- The problem: Copy the lines below verbatim and leave out the pictures.

- Provided data:
****************

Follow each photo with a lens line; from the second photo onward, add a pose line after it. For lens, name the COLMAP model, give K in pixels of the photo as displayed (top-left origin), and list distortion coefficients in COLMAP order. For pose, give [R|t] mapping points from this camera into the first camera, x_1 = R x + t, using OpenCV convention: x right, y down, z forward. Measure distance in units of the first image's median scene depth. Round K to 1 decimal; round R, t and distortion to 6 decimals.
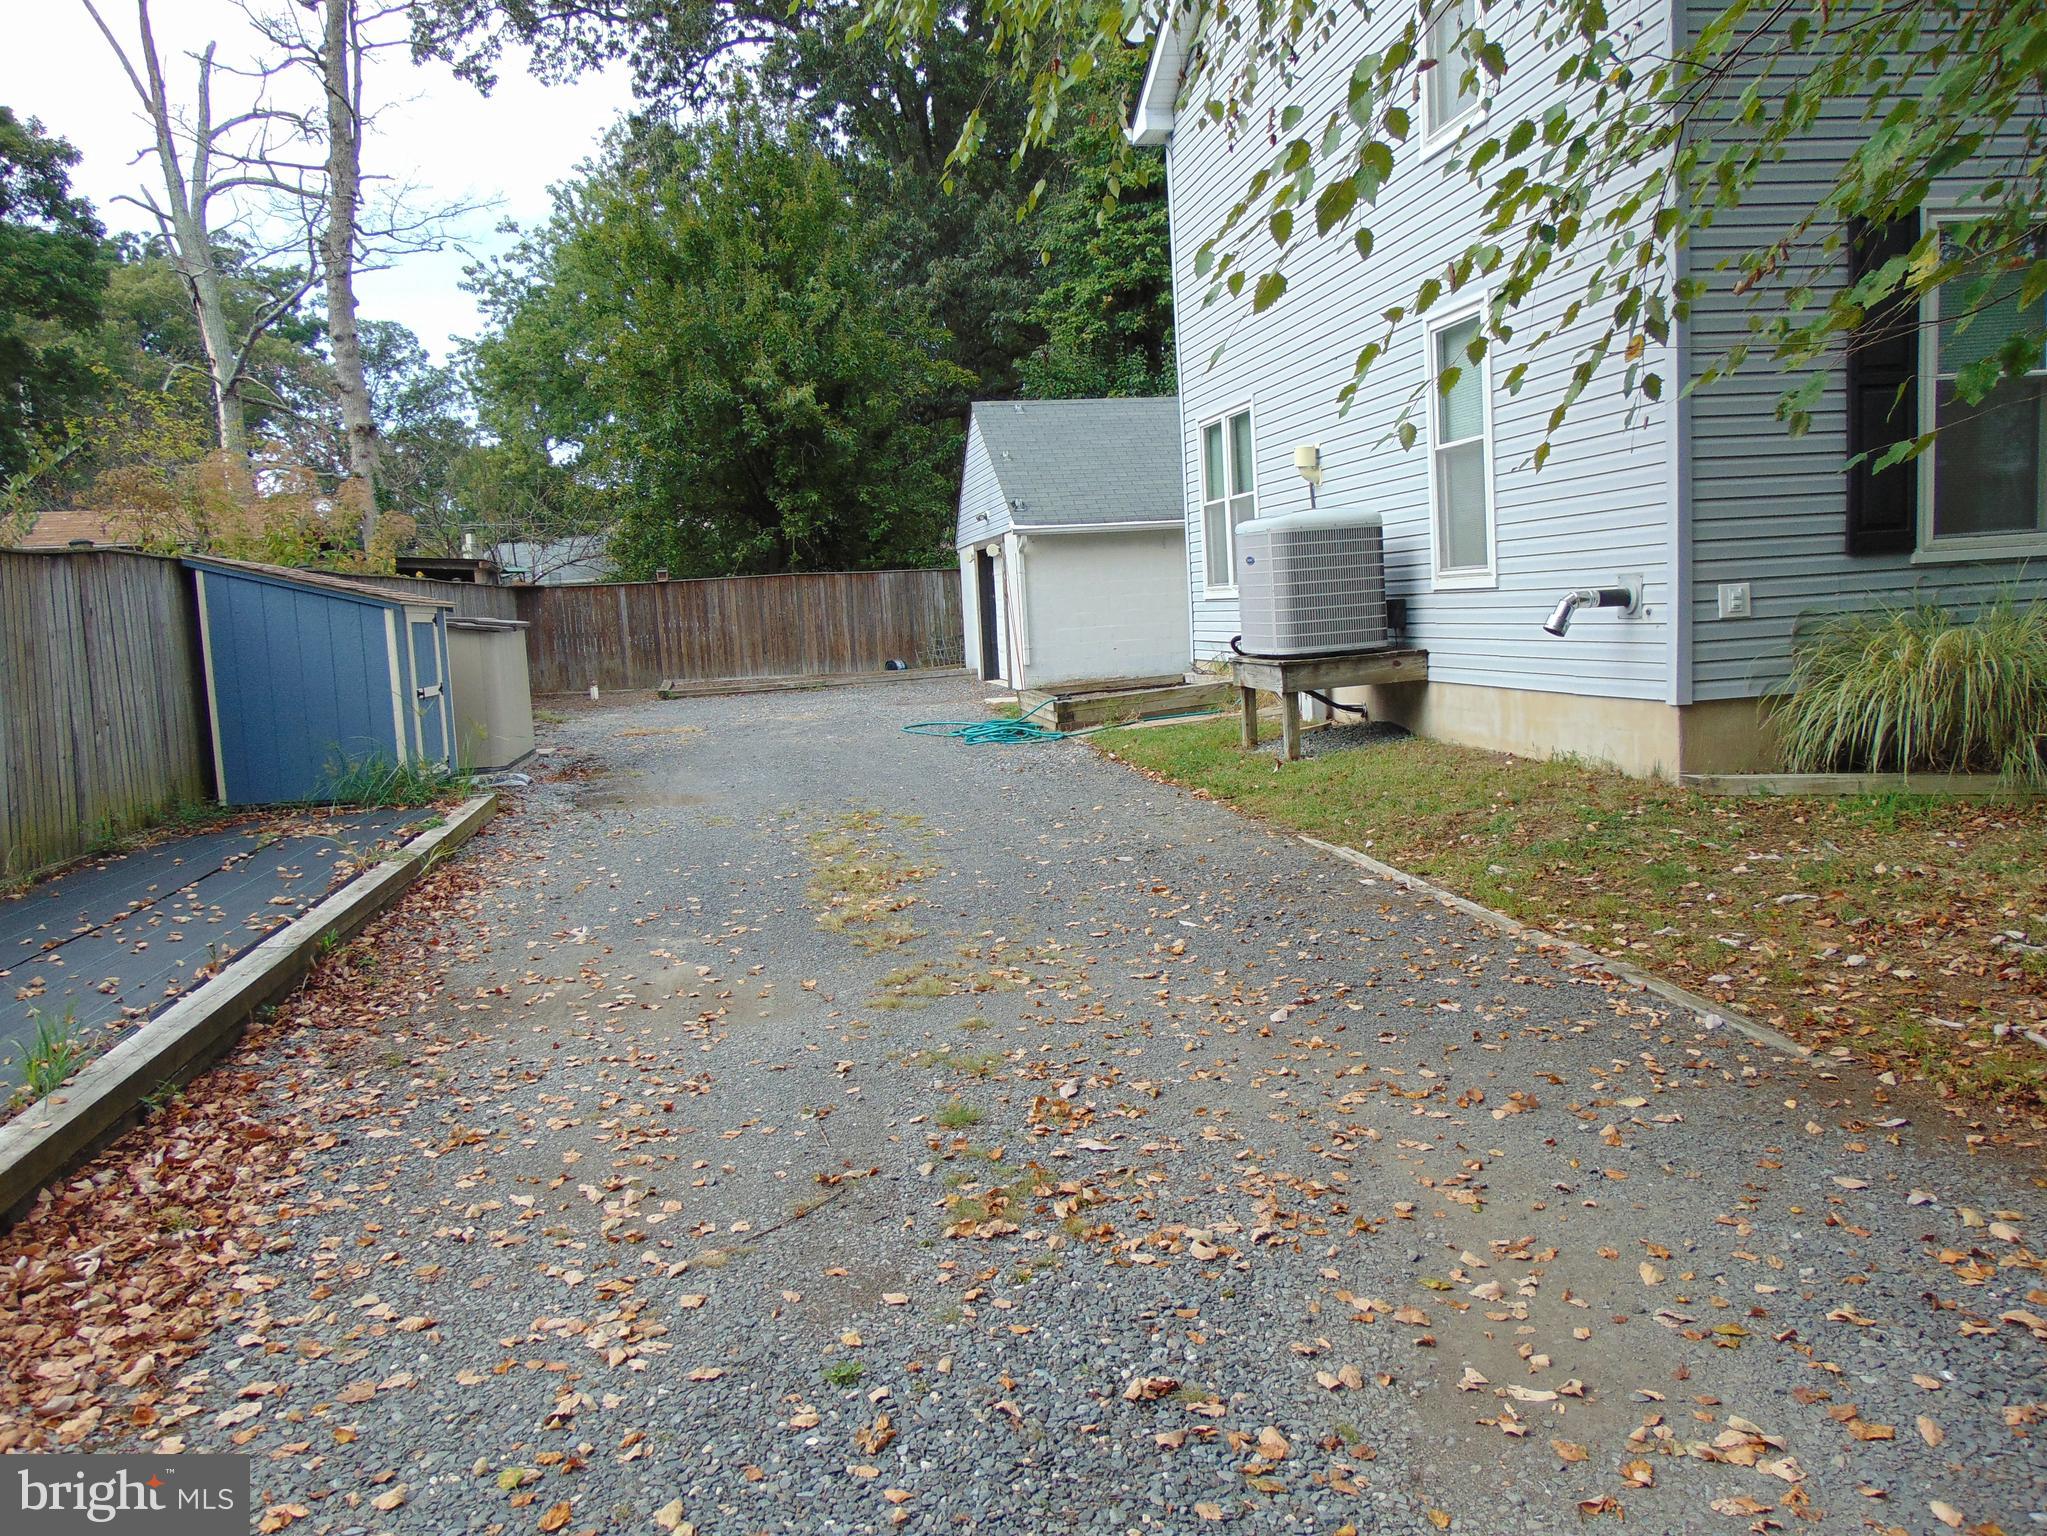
lens RADIAL K [[1557.6, 0, 1022.7], [0, 1557.6, 776.8], [0, 0, 1]] dist [-0.005421, 0.046994]
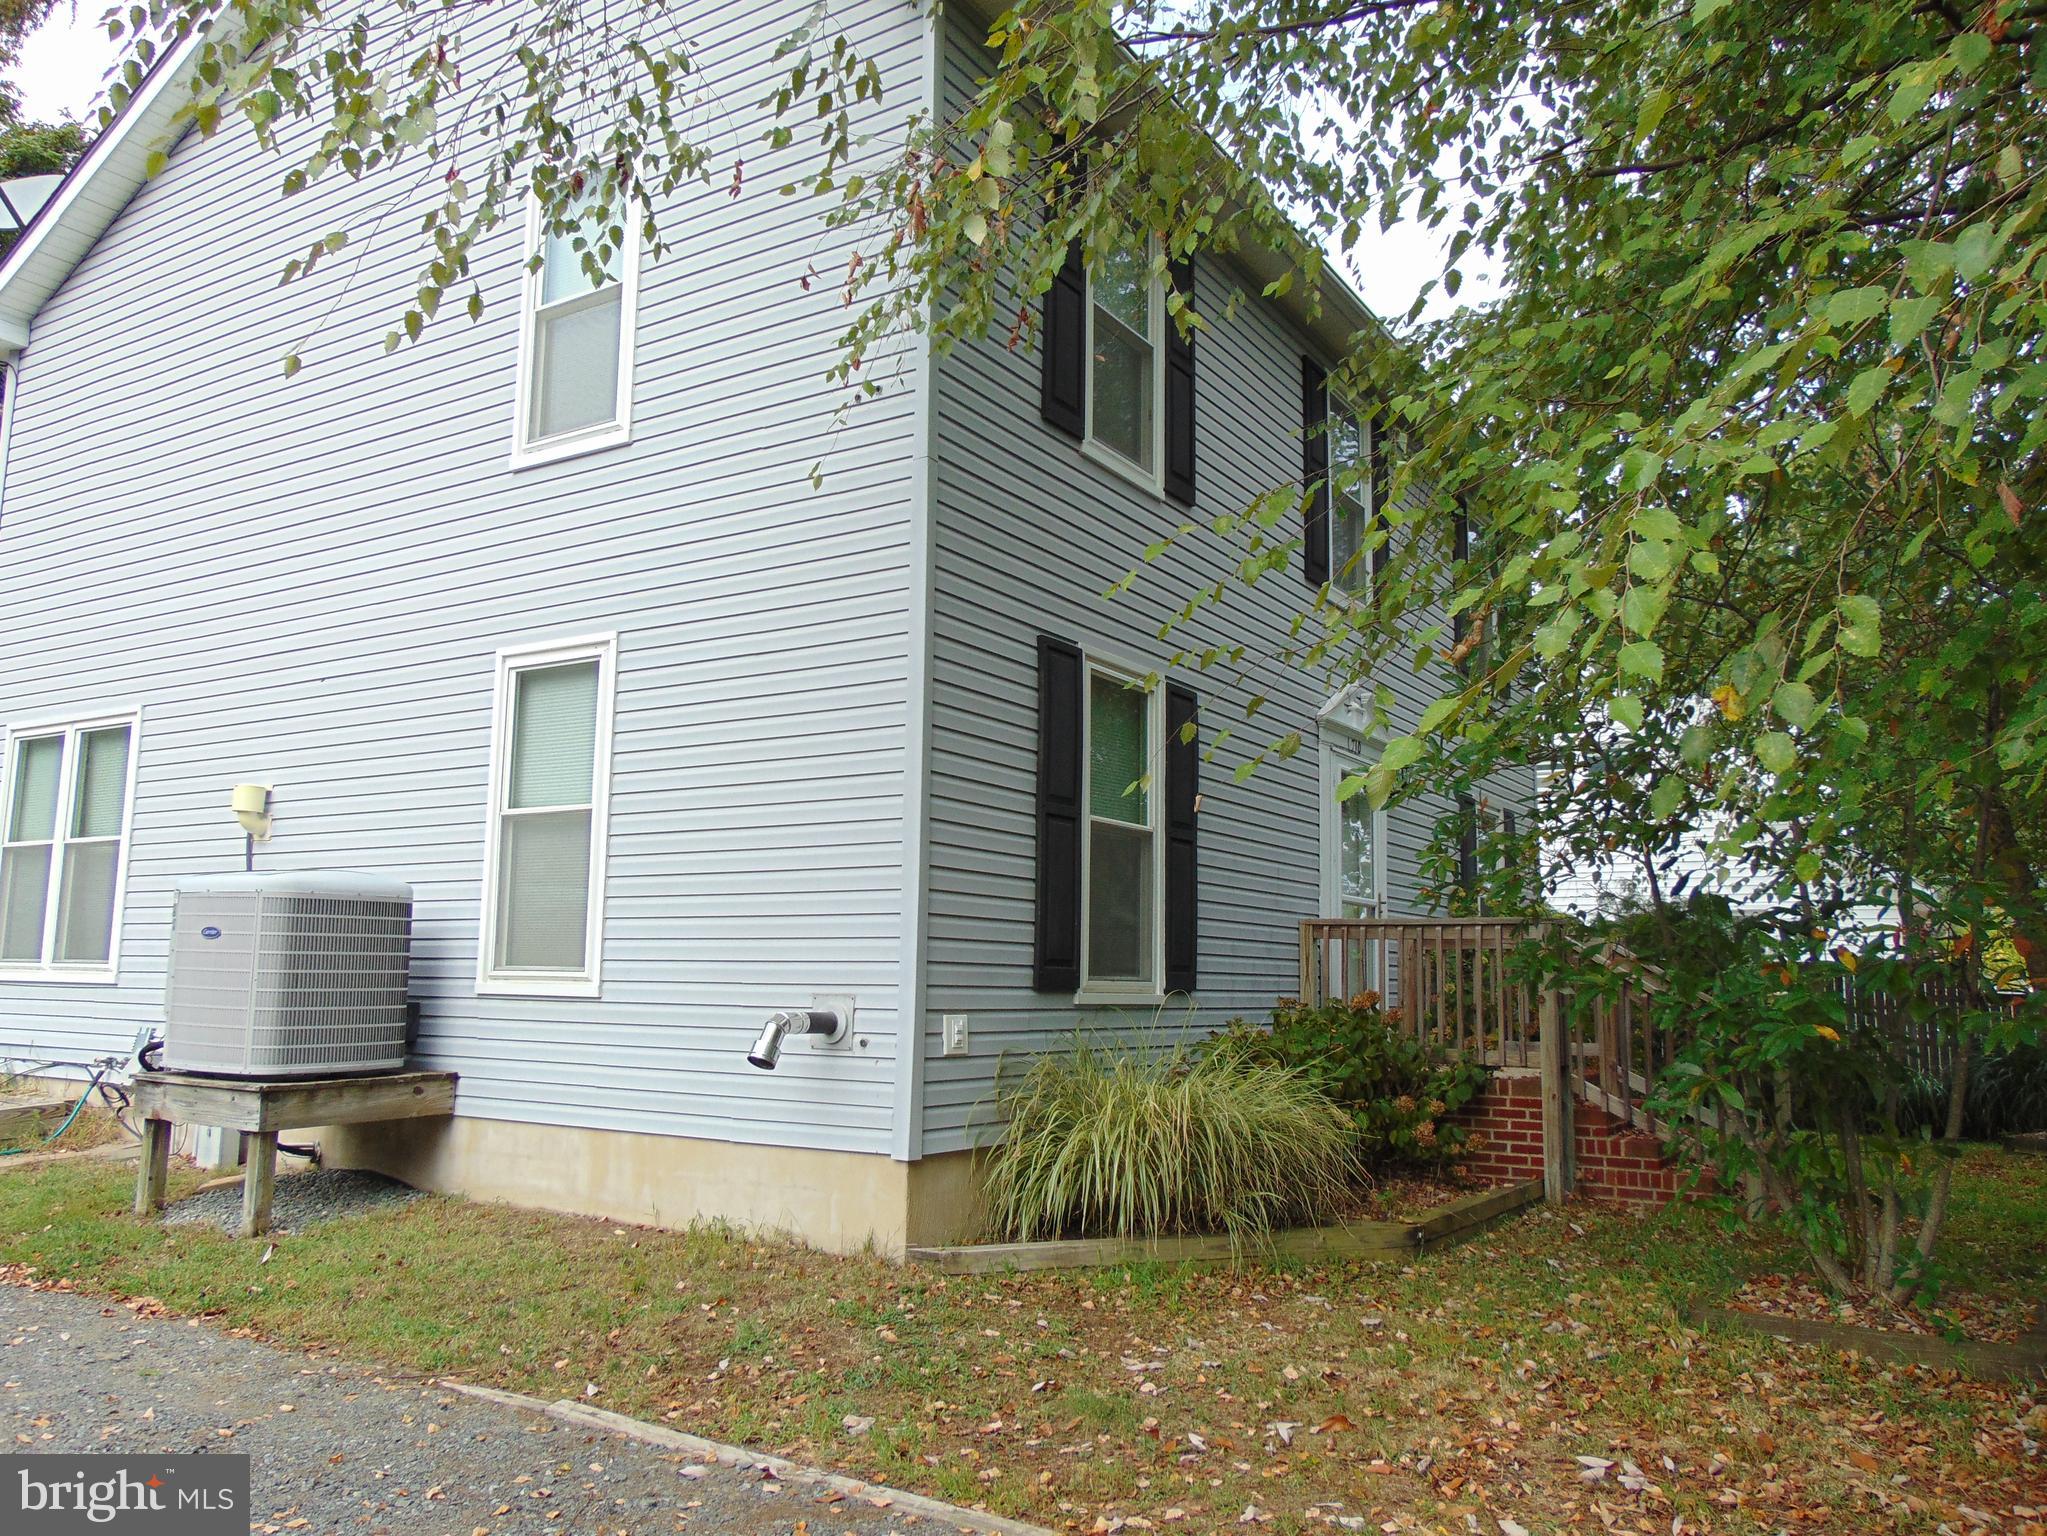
lens RADIAL K [[1551.0, 0, 1023.5], [0, 1551.0, 768.0], [0, 0, 1]] dist [0.001054, 0.002027]
pose [[0.673096, 0.169726, 0.719816, -0.123357], [0.025531, 0.967396, -0.251977, -0.029597], [-0.739114, 0.187983, 0.646817, 0.298823]]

****************

- The answer:
Follow each photo with a lens line; from the second photo onward, add a pose line after it. For lens, name the COLMAP model, give K in pixels of the photo as displayed (top-left origin), and list distortion coefficients in COLMAP order. For pose, give [R|t] mapping points from this camera into the first camera, x_1 = R x + t, using OpenCV convention: x right, y down, z forward. Measure distance in units of the first image's median scene depth. Round K to 1 decimal; round R, t and distortion to 6 decimals.
lens RADIAL K [[1557.6, 0, 1022.7], [0, 1557.6, 776.8], [0, 0, 1]] dist [-0.005421, 0.046994]
lens RADIAL K [[1551.0, 0, 1023.5], [0, 1551.0, 768.0], [0, 0, 1]] dist [0.001054, 0.002027]
pose [[0.673096, 0.169726, 0.719816, -0.123357], [0.025531, 0.967396, -0.251977, -0.029597], [-0.739114, 0.187983, 0.646817, 0.298823]]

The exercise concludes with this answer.